Tuesday, March 13, 2012

DAY 230: BRACKETS BRACKETS BRACKETS

      Blank brackets started circulating this past weekend.  I filled mine out yesterday.  It’s March Madness.  This time of year reminds me of my father.  He loved March Madness.
     When I worked at my old law firm he’d help me enter the firm’s pool.  He filled out four brackets one year.  I photocopied, scanned and then emailed each bracket to the guy running the pool in our Houston office.  Dad had written our last name in his huge, signature, black felt tip pen, capital letters with a dash and the number 1, 2, 3 or 4 after.  I’m sure every one made fun of me and how many entries I submitted.  But those laughs didn’t last long.  Dad’s brackets had some good picks; we were in the running for first place.  Then things crashed and burned.  But I remember we won some money the first year Dad helped me (it might have just been from the Dallas office’s pool, not the entire firm) and got to split a pretty big chunk of change.  That made Dad’s entire March Madness.  And from then on, like clock work, after all the conference finals had been played, he’d keep asking me when would my firm’s bracket be distributed.

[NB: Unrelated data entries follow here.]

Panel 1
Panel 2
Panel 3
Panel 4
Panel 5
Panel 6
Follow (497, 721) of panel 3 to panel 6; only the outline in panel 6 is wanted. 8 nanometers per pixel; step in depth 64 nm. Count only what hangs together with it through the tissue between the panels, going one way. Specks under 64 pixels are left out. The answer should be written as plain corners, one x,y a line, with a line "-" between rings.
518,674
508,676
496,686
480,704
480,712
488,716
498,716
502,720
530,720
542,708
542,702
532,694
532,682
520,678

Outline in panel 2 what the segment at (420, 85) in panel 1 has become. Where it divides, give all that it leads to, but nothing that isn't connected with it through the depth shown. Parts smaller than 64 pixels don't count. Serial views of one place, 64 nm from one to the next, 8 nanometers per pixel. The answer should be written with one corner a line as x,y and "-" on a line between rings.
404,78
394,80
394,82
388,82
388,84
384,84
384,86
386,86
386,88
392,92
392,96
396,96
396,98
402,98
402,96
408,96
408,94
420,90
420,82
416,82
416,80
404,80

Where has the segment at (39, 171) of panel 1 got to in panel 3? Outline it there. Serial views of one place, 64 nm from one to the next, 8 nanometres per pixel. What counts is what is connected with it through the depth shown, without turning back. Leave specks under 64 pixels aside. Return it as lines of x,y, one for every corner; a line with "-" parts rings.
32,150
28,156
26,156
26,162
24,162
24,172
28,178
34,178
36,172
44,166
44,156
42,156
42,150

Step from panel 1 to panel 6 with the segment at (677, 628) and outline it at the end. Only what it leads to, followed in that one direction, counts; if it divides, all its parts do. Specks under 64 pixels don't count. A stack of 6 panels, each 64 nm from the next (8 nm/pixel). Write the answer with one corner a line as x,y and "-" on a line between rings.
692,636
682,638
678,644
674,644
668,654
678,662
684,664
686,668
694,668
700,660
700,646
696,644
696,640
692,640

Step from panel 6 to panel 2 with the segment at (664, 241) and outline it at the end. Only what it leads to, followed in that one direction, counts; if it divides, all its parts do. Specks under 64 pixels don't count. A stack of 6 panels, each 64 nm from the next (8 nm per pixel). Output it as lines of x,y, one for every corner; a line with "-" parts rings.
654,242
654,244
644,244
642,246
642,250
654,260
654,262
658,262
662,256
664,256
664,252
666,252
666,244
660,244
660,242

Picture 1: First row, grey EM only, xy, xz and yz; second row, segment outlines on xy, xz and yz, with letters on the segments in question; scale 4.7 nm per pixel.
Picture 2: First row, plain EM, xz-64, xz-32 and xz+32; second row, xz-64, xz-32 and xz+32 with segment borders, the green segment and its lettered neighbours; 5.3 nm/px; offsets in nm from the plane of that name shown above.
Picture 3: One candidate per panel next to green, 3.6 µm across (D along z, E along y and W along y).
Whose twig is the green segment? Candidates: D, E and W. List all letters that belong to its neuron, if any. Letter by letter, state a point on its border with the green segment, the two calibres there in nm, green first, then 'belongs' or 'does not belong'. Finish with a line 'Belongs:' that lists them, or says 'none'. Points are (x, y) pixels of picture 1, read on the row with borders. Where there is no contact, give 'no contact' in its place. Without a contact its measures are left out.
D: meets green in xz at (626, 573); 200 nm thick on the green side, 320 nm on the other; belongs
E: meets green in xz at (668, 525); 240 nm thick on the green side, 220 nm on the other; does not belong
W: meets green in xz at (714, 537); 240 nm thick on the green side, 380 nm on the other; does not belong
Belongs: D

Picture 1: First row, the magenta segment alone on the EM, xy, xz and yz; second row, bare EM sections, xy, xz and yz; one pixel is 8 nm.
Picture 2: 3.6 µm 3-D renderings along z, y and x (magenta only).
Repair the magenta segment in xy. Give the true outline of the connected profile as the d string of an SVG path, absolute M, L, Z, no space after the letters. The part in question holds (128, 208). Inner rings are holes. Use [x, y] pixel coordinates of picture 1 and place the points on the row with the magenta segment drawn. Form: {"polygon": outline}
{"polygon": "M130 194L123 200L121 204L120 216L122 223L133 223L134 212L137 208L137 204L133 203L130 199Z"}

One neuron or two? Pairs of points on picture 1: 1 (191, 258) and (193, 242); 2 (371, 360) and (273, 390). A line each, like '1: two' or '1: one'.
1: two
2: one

I tried to get Dad to enter one of the CBS Sports online brackets, but he scoffed.  He wanted to fill out his brackets the old school way with a pen.  Then he’d keep a highlighter nearby to keep track of his winning teams.  Most years he’d drive to Dallas the weekend of the Final Four so we could watch it together, his brackets printed out on white computer paper and unevenly folded in his sport coat pocket or the back pocket of his jeans.  We’d go to a neighborhood bar and sit there for hours.  And once we watched an entire Wisconsin game from the bar at a PF Chang’s—we were craving Chinese food.  It was the best time.  Plus, tipsy Dad is super fun and tells even funnier jokes.  He’d never get to drunk Dad status during March Madness, that was reserved for bigger occasions, like my high school graduation.  One of my high school friend’s parents threw her a party at their home in Bernalillo, New Mexico—about 15 minutes outside of Albuquerque.  They had cooler after cooler filled with different kinds of margaritas.  Dad tried every single one until he found the “best.”  My ex-step monster had to drive drunk Dad and me home that night.
It’s surprising how into the gambling aspect of March Madness Dad was considering how he treated it when my sister was in middle school.  He forbade her to enter her school’s March Madness pool because it encouraged gambling and according to him young girls shouldn’t be a part of such things.  Well wouldn’t you know it, my sister filled out her own bracket and entered anyway.  She won.  I can’t remember if it was first place.  Either way she won enough money to go buy a new shirt.  She bought an olive green peasant blouse sprinkled with little cream flowers and a ruffle neck.  Dad saw her wearing it and started fuming.  He knew he hadn’t bought it for her and he knew he hadn’t given her any money to buy new clothes.  And she didn’t have a job.  So he figured it out and proved his own point—that participating in gambling and filling out NCAA brackets leads to dishonesty towards one’s parents.  Dad didn’t ground her, but he was supremely disappointed.  He couldn’t ground her because he loved the basketball too much.  Plus, even though he never told her, he was secretly proud that she’d won the whole pool.  I, on the other hand, only cared about how and when I’d get to wear my sister’s new peasant blouse, I had no idea about college basketball—that was Dad and my sister’s thing.
Maybe I became his basketball watching buddy when we got older since I lived closer to him and he couldn’t just hop in the car to drive to see my sister in Mexico City, San Francisco, Boston or wherever she was living during the month of March.  I don’t really care how I became his March Madness daughter, I’m just glad I got to be her for part of the time before he died.